President Tayyip Erdogan on Monday accused “economic terrorists” of plotting to harm Turkey by spreading false reports and said they would face the full force of the law, as authorities launched investigations of those suspected of involvement.
The lira currency, which has lost more than 40 percent against the U.S. dollar this year, pulled back from a record low of 7.24 earlier on Monday after the central bank pledged to provide liquidity, but it remained under selling pressure and its meltdown continued to rattle global markets.
“There are economic terrorists on social media,” Erdogan told a gathering of Turkish ambassadors at the presidential palace in Ankara, adding that the judiciary and financial authorities were taking action in response.
“They are truly a network of treason,” he added. “We will not give them the time of day… We will make those spreading speculations pay the necessary price”.
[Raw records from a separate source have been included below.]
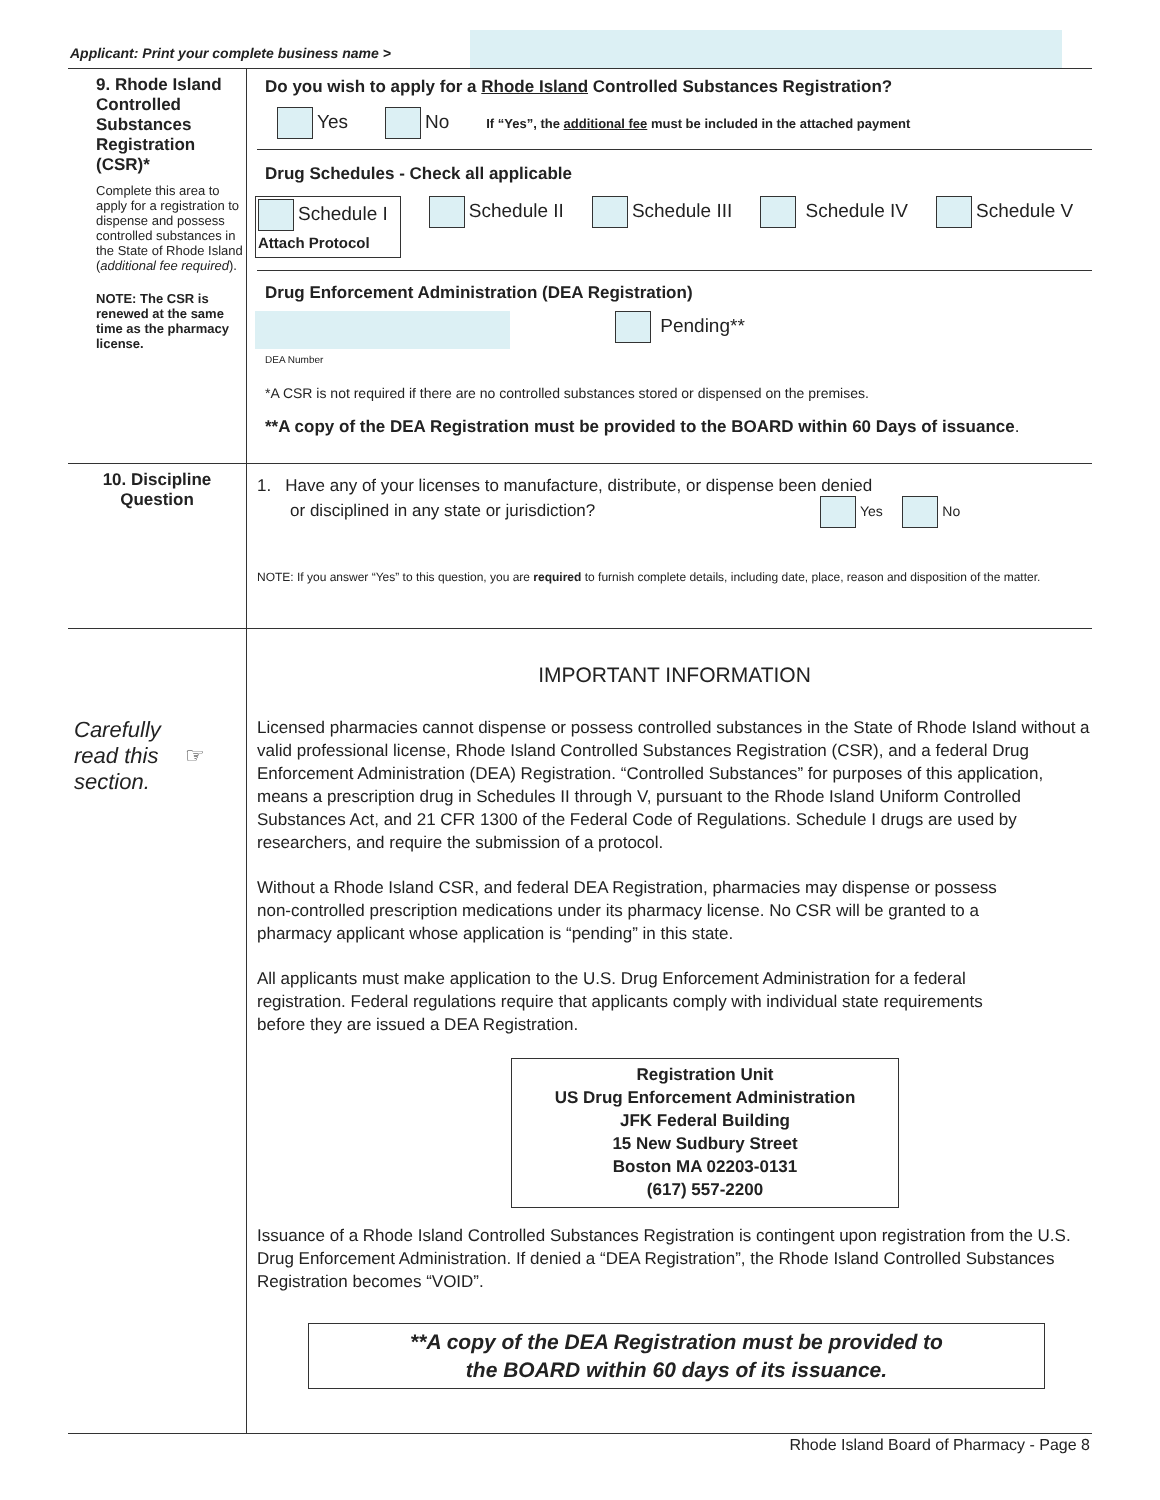Applicant: Print your complete business name >
9. Rhode Island Controlled Substances Registration (CSR)*
Complete this area to apply for a registration to dispense and possess controlled substances in the State of Rhode Island (additional fee required).
NOTE: The CSR is renewed at the same time as the pharmacy license.
Do you wish to apply for a Rhode Island Controlled Substances Registration?
Yes No If “Yes”, the additional fee must be included in the attached payment
Drug Schedules - Check all applicable
Schedule I
Attach Protocol
Schedule II Schedule III Schedule IV Schedule V
Drug Enforcement Administration (DEA Registration)
DEA Number
Pending**
*A CSR is not required if there are no controlled substances stored or dispensed on the premises.
**A copy of the DEA Registration must be provided to the BOARD within 60 Days of issuance.
10. Discipline Question
1. Have any of your licenses to manufacture, distribute, or dispense been denied
or disciplined in any state or jurisdiction? Yes No
NOTE: If you answer “Yes” to this question, you are required to furnish complete details, including date, place, reason and disposition of the matter.
Carefully
read this ☞
section.
IMPORTANT INFORMATION
Licensed pharmacies cannot dispense or possess controlled substances in the State of Rhode Island without a valid professional license, Rhode Island Controlled Substances Registration (CSR), and a federal Drug Enforcement Administration (DEA) Registration. “Controlled Substances” for purposes of this application, means a prescription drug in Schedules II through V, pursuant to the Rhode Island Uniform Controlled Substances Act, and 21 CFR 1300 of the Federal Code of Regulations. Schedule I drugs are used by researchers, and require the submission of a protocol.
Without a Rhode Island CSR, and federal DEA Registration, pharmacies may dispense or possess non-controlled prescription medications under its pharmacy license. No CSR will be granted to a pharmacy applicant whose application is “pending” in this state.
All applicants must make application to the U.S. Drug Enforcement Administration for a federal registration. Federal regulations require that applicants comply with individual state requirements before they are issued a DEA Registration.
Registration Unit
US Drug Enforcement Administration
JFK Federal Building
15 New Sudbury Street
Boston MA 02203-0131
(617) 557-2200
Issuance of a Rhode Island Controlled Substances Registration is contingent upon registration from the U.S. Drug Enforcement Administration. If denied a “DEA Registration”, the Rhode Island Controlled Substances Registration becomes “VOID”.
**A copy of the DEA Registration must be provided to
the BOARD within 60 days of its issuance.
Rhode Island Board of Pharmacy - Page 8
Erdogan, who gained sweeping new powers following his re-election in June, said rumours had been spread that authorities might impose capital controls in response to the slump in the currency, which tumbled as much as 18 percent on Friday alone.
The interior ministry said it had so far identified 346 social media accounts carrying posts about the exchange rate that it said created a negative perception of the economy. It said it would take legal measures against them but did not say what these would be.
Separately, the Istanbul and Ankara prosecutor’s offices launched investigations into individuals suspected of being involved in actions that threaten Turkey’s economic security, broadcaster CNN Turk and state news agency Anadolu reported.
Turkey’s Capital Markets Board (SPK) and financial crime board have also said they would take legal steps against those who spread misinformation about financial institutions and firms, or reports that the government would seize foreign-currency deposits.
Earlier on Monday, Finance Minister Berat Albayrak, who is also Erdogan’s son-in-law, said Turkey would start rolling out an economic action plan on Monday.
Albayrak stressed the importance of budget discipline, and ruled out any seizure or conversion of dollar-denominated bank deposits into lira.
Economists say the lira’s fall is due to worries about Erdogan’s influence over the economy, his repeated calls for lower interest rates, and worsening ties with the United States over the detention of a Christian pastor and other disputes.
Erdogan reiterated on Monday his view that the currency’s crash had no economic basis, saying that U.S. sanctions imposed on Turkey over the terrorism trial of the pastor, Andrew Brunson, represented a “stab in the back” by a NATO ally.
The lira stood at 6.89 against the U.S. dollar at 1511 GMT – after Erdogan’s comments – up from a record low of 7.24 to the dollar reached in early Monday trade.